Posted: Wed Oct 11, 2006 6:57 am
by S is for Summer
I figured we could use a new thread for the second assignment, as people trickle from 1 to 2.

I'm still trickling. But can I count it as productive that I've posted this?

...yeah, I didn't think so.

Posted: Thu Oct 12, 2006 11:57 am
by Nora Volkova
Some movies to play around with -- some good, some utter crap, but all comment a) on the nature or mutability of reality and/or b) how to control the ways in which other people perceive it:

La Vita est Bella
Blair Witch 2: Book of Shadows
An Occurrence at Owl Creek Bridge
Jacob's Ladder
Heavenly Creatures
Lost Highway
1984
A Scanner, Darkly
Freejack
The Sixth Day
The Trip
Cube 2: Hypercube
What Dreams May Come
Memento
Rashomon
American Psycho
Secret Window
Picnic at Hanging Rock
The Truman Show
Fight Club
Swimming Pool
The Butterfly Effect
Gaslight
Wag the Dog
S1m0ne
Being John Malkovich
Adaptation
Matchstick Men
Looker
Identity
Solaris
Megazone23
Matrix trilogy
A Beautiful Mind
eXisteNz
Eternal Sunshine of the Spotless Mind
Donnie Darko



For a similar list of type A movies, see this link:

http://en.wikipedia.org/wiki/Mindfuck

Posted: Thu Oct 12, 2006 2:17 pm
by taiya
Some of mine are:

Tlön, Uqbar, Orbis Tertius - a short story by Jorge Luis Borges.
The number of the beast - Robert Heinlein
Pinnochio
Who framed Roger Rabbit
Blade runner - the directors cut. It's amazing how that little unicorn changes the whole story.
Pretty much anything by William Gibson.

As for the maternal instinct, I think I'm siding pretty strongly with myth, but somehow that seems controversial...

Posted: Thu Oct 12, 2006 2:30 pm
by Nora Volkova
taiya wrote:Some of mine are:


The number of the beast - Robert Heinlein

Oh, goodness, did I want to be Deety for a while.

### Exercise set
**1)** In the forum thread, why did S is for Summer start a new thread? Answer in one to three sentences.
**2)** Reproduce the rows word for word, starting with the first row and going on through the row with "ダイエット点滴・ ダイエ".

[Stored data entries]

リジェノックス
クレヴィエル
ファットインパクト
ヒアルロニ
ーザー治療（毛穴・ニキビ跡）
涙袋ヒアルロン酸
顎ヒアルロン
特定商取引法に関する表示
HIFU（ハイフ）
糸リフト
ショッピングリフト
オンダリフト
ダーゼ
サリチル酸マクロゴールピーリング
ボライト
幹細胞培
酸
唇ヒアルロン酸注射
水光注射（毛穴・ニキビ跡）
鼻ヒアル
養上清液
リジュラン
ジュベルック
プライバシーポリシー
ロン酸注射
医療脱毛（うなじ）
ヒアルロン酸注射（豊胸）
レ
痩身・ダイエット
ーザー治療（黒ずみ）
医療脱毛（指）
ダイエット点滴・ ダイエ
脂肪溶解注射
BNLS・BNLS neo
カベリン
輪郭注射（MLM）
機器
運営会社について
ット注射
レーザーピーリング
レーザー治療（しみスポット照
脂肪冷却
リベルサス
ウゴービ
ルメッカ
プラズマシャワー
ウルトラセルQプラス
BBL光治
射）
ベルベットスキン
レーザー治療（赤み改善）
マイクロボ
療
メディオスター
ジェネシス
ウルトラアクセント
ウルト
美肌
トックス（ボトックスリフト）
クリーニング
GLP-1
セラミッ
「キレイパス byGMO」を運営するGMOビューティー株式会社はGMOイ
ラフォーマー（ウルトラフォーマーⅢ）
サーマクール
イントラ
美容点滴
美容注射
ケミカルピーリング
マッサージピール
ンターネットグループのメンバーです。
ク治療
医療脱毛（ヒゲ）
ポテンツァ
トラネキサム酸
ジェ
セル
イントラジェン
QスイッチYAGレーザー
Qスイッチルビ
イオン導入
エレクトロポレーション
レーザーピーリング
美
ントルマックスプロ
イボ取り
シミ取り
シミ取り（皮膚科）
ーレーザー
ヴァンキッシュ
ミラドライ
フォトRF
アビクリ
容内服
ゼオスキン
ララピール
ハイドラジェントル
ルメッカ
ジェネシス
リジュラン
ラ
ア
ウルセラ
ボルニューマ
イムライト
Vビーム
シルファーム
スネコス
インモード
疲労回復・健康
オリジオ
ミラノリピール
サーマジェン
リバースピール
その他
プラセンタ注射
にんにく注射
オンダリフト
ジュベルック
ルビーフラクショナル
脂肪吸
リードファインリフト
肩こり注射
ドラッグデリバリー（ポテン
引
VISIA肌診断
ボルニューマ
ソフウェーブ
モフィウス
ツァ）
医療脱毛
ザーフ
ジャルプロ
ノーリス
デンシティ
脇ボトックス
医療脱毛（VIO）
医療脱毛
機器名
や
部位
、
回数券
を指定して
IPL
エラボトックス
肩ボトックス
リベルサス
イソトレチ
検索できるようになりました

### Answers in order
**1)** S is for Summer started it for the second assignment because people were gradually moving, or trickling, from the first assignment to the second.

**2)**
リジェノックス
クレヴィエル
ファットインパクト
ヒアルロニ
ーザー治療（毛穴・ニキビ跡）
涙袋ヒアルロン酸
顎ヒアルロン
特定商取引法に関する表示
HIFU（ハイフ）
糸リフト
ショッピングリフト
オンダリフト
ダーゼ
サリチル酸マクロゴールピーリング
ボライト
幹細胞培
酸
唇ヒアルロン酸注射
水光注射（毛穴・ニキビ跡）
鼻ヒアル
養上清液
リジュラン
ジュベルック
プライバシーポリシー
ロン酸注射
医療脱毛（うなじ）
ヒアルロン酸注射（豊胸）
レ
痩身・ダイエット
ーザー治療（黒ずみ）
医療脱毛（指）
ダイエット点滴・ ダイエ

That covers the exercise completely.